"Good Air", at St George's Day
I was the official photographer for Salisbury's St George's event today, set in the city's Guildhall.
Love 'em or loathe them, Morris Dancers do split opinion but they do represent probably the oldest celebration of English folklore still practised today. Sarum Morris here, based in Salisbury, keep the tradition truly alive and I have photographed them many times, over the years and they are St George's Day regulars.
The term 'good air' is applied to the height jumped at the peak of their routine and it has become a bit of a passion of mine to get the best shot of them doing 'good air' possible. Even if this does require lying on the floor of the main banqueting hall, with a fisheye lens (FX lens on cropped DX body) and literally just hoping for a decent shot. True, they could have trampled me but it's easy to see where their routine's boundaries are and it was angling the flashgun whilst wrestling with elbows on hard floors and lots of quite alarming noises that proved troublesome. The painted wooden horse in the top right is a part of a mummer's routine and was part of the this display, hence its partial inclusion, here.
Otherwise, tons of really decent pics featuring cute kids, abstracts taken at max aperture with the 85mm f1.8, court-room scenes, medieval music - the list seems endless. I could not blip any cute kids - permission and all that - had a couple of great tongue-in-cheek very funny ones plus the workshops, the face painting, the mayoral speech, the lovely (lady) organisers and simply many performing friends who re-unite for this event. Pub afterwards gets them together as they come from as far afield as Devon, Leicestershire, Surrey, the Isle of Wight and many others.
It'll now be a mega editing week, with many of these people getting their images plus the organisers for their website. My photos from the 2012 St George's Day can be seen here - this site has all my other images taken for the city council, as slideshows, inc the Olympic Torch and Diamond Jubilee.
Twizzling a D7000, a big flashgun - my flagship Sigma 'gun ran perfectly for near on 4 hours and didn't even get through a whole set of Uniross rechargeabless.

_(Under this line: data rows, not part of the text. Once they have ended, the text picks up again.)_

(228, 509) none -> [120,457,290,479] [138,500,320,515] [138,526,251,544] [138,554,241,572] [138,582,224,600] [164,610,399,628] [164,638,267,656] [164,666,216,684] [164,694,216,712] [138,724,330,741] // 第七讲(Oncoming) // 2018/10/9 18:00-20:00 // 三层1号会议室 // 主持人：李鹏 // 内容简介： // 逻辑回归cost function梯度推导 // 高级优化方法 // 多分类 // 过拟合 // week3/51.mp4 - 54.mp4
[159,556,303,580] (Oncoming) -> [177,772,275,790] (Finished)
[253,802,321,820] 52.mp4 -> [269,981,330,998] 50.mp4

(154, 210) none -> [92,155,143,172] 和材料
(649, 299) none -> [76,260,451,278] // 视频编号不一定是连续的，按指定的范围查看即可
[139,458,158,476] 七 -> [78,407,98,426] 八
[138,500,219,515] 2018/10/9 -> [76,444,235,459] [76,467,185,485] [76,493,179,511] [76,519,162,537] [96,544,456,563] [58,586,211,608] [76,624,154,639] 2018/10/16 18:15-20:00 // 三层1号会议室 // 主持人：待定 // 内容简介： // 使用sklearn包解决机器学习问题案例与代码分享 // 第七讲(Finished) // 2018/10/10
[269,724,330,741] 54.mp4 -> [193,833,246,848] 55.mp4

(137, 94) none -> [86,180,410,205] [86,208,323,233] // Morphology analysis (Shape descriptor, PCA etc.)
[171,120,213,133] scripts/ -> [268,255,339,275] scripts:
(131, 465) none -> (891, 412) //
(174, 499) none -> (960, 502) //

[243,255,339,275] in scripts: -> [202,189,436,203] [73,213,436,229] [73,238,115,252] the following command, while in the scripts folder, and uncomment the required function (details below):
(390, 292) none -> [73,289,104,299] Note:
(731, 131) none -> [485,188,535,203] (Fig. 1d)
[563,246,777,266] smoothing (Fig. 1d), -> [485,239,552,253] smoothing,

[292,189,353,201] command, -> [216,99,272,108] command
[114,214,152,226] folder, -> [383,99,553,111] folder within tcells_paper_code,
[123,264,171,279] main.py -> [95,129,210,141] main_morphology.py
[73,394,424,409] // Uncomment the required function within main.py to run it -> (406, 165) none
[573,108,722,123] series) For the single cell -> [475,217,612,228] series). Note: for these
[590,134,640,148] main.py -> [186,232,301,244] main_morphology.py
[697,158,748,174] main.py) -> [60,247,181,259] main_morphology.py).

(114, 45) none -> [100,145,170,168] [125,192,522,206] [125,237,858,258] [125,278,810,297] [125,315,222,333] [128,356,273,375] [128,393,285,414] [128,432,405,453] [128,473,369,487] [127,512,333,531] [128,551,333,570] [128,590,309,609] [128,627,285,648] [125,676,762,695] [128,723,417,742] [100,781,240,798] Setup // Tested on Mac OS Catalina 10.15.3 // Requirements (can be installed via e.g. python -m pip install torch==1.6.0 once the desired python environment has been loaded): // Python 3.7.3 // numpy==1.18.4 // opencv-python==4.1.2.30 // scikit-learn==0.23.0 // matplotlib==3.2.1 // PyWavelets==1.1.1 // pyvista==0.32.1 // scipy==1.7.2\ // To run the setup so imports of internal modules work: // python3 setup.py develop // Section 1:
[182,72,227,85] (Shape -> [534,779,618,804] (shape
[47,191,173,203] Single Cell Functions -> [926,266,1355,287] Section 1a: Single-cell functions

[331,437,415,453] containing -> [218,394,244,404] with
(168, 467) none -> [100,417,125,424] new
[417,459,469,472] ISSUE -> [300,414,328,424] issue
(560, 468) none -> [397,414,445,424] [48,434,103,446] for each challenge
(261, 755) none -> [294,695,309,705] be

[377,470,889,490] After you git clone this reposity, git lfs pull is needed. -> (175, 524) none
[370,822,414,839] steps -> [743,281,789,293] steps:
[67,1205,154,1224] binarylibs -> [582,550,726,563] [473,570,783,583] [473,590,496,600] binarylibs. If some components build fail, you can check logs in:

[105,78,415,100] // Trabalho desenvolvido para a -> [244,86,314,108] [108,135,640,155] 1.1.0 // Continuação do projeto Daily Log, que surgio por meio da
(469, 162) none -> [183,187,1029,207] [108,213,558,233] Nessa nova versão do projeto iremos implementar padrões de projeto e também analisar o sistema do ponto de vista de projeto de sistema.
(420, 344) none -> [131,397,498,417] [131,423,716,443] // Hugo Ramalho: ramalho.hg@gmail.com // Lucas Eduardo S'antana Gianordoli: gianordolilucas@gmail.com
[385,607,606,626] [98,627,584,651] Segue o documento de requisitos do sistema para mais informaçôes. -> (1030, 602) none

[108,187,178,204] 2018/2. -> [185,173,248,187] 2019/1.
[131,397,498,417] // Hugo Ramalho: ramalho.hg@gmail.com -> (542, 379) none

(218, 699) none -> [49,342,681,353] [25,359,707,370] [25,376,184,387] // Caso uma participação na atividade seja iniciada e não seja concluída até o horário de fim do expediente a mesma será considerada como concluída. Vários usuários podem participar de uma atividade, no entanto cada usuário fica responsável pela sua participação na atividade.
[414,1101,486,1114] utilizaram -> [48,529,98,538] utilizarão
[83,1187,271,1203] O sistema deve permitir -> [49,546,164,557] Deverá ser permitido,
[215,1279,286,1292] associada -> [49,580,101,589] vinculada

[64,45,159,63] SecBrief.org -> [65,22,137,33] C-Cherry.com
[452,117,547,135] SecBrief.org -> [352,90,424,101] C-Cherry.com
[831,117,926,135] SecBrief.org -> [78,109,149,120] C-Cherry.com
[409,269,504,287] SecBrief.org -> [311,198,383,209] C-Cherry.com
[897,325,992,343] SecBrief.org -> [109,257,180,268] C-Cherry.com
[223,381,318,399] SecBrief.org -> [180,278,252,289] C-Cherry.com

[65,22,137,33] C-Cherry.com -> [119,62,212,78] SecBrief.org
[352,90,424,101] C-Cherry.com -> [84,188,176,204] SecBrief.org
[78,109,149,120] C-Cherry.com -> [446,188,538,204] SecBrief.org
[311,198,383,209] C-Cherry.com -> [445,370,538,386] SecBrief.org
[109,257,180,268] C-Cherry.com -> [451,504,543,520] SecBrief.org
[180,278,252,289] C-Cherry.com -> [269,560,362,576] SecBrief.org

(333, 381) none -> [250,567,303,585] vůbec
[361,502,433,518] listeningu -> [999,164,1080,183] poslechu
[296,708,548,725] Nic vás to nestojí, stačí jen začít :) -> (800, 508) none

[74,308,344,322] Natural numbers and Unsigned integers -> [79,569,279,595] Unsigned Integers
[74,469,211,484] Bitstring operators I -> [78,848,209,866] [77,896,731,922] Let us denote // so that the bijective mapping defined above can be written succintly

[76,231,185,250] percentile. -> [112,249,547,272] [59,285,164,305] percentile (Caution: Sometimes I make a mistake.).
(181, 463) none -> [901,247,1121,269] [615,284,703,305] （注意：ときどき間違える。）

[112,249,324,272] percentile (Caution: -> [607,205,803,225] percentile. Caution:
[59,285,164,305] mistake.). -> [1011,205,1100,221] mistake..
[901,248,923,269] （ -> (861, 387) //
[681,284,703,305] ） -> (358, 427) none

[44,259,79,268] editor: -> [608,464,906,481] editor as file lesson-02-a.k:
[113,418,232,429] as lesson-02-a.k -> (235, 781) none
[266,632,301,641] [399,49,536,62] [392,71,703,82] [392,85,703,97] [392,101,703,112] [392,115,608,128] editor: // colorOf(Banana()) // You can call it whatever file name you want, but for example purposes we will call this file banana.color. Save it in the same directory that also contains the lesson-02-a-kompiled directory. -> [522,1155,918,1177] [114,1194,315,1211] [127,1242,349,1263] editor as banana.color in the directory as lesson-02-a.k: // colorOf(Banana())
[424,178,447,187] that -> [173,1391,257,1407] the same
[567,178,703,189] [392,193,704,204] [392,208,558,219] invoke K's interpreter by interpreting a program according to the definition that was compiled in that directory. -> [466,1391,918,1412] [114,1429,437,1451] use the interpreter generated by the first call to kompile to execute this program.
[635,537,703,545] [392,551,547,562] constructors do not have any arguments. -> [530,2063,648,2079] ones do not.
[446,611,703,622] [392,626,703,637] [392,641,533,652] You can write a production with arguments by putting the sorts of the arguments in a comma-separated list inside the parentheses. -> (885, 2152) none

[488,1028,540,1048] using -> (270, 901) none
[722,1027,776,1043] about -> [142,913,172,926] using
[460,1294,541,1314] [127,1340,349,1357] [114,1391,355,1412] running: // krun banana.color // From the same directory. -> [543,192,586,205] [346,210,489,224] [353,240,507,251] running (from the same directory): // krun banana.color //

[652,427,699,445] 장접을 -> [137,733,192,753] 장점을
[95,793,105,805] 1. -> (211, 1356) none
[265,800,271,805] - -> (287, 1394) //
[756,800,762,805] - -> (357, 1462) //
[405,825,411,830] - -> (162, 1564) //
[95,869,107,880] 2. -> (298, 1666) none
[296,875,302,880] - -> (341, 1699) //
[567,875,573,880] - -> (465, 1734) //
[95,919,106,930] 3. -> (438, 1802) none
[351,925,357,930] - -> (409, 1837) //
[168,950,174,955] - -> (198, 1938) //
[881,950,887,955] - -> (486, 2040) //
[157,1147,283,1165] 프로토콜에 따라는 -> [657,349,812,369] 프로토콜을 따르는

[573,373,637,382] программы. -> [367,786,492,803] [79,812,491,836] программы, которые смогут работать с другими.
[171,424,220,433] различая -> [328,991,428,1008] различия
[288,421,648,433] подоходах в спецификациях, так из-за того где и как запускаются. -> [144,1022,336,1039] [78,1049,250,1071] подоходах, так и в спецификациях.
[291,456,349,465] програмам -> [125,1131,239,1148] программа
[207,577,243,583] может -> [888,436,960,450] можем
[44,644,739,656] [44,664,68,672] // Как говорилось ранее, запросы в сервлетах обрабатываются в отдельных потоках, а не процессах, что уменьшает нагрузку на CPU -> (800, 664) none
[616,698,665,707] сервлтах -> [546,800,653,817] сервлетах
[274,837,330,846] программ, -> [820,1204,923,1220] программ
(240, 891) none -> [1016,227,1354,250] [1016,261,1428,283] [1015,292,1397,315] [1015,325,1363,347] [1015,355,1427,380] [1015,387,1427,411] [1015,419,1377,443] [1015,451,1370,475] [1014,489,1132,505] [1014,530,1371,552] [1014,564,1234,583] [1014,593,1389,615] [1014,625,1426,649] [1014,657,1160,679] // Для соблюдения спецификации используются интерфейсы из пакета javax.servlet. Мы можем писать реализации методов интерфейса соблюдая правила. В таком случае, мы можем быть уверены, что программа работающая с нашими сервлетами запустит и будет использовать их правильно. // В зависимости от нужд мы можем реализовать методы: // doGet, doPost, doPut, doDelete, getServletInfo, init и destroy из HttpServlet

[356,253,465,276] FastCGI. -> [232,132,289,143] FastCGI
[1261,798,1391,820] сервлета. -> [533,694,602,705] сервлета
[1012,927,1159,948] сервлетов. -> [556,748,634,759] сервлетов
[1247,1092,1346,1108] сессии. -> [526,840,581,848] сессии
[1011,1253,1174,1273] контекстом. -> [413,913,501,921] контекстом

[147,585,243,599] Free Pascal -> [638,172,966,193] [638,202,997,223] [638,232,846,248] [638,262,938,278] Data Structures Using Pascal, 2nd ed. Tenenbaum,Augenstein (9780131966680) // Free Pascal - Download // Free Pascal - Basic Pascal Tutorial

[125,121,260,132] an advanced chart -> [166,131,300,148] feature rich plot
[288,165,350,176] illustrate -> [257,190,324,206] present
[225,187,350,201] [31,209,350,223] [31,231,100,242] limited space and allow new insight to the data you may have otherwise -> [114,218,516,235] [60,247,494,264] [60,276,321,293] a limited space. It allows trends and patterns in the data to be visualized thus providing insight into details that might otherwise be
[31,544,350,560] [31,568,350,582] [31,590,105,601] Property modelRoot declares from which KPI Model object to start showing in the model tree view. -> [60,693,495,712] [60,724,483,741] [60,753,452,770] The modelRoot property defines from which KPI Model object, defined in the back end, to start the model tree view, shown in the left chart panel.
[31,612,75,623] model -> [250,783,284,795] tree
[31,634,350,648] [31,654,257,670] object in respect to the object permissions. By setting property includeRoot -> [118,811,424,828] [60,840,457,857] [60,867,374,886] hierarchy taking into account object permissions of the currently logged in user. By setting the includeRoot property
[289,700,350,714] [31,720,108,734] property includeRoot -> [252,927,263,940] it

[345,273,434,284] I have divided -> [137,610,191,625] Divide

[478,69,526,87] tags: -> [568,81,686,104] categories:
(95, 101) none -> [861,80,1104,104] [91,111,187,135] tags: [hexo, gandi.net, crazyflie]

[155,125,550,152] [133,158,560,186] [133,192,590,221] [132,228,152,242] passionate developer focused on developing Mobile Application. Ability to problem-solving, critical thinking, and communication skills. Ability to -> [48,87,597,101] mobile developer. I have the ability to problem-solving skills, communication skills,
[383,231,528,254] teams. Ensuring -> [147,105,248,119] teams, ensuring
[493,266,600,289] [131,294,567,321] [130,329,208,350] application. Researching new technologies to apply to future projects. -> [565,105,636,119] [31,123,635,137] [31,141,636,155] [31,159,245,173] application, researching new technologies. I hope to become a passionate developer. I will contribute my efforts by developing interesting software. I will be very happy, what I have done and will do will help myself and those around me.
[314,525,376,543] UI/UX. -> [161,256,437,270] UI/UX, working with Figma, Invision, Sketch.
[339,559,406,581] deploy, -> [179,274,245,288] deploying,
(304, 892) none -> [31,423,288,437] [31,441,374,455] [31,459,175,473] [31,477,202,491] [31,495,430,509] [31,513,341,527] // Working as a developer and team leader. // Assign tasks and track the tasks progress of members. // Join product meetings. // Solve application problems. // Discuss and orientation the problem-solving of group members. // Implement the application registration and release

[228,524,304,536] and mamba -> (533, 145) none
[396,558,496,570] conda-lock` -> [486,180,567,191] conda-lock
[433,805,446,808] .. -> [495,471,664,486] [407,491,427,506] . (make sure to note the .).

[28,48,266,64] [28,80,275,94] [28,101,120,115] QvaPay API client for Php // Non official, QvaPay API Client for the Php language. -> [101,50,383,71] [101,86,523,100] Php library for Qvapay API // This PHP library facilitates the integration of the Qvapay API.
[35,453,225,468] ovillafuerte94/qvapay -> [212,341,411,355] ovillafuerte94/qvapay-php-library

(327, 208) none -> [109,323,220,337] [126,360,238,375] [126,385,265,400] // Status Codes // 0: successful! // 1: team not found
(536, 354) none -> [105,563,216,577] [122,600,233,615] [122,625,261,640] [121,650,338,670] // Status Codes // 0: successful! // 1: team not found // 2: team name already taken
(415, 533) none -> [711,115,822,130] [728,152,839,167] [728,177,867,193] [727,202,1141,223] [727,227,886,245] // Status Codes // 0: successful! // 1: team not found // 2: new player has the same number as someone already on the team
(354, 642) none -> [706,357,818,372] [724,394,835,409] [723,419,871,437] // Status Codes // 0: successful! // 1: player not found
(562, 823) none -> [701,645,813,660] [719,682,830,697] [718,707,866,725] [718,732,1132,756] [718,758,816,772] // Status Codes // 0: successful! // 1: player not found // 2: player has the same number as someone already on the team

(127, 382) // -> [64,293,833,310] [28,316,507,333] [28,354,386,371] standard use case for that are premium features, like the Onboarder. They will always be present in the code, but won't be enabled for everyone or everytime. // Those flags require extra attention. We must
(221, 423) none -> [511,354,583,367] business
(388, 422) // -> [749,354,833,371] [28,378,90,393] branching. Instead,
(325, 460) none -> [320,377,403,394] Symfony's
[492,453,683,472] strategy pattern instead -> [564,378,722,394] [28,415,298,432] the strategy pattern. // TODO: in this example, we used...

The D7000, inc two 5 min videos didn't use more than 2 bars on the full battery either and best of all, the new Sigma 17-70mm f2.8-4 was used about 80% of the time, usually at f4 and it produced excellent results.
Naturally, am pretty tired now and so mega-commenting might not take place, at least tonight. I have four days to edit all the pics so fair amount of time, but not a huge amount, so will continue blipping of course.
Hope you all had a great weekend and thanks to all that wished me well for this event - most appreciated!!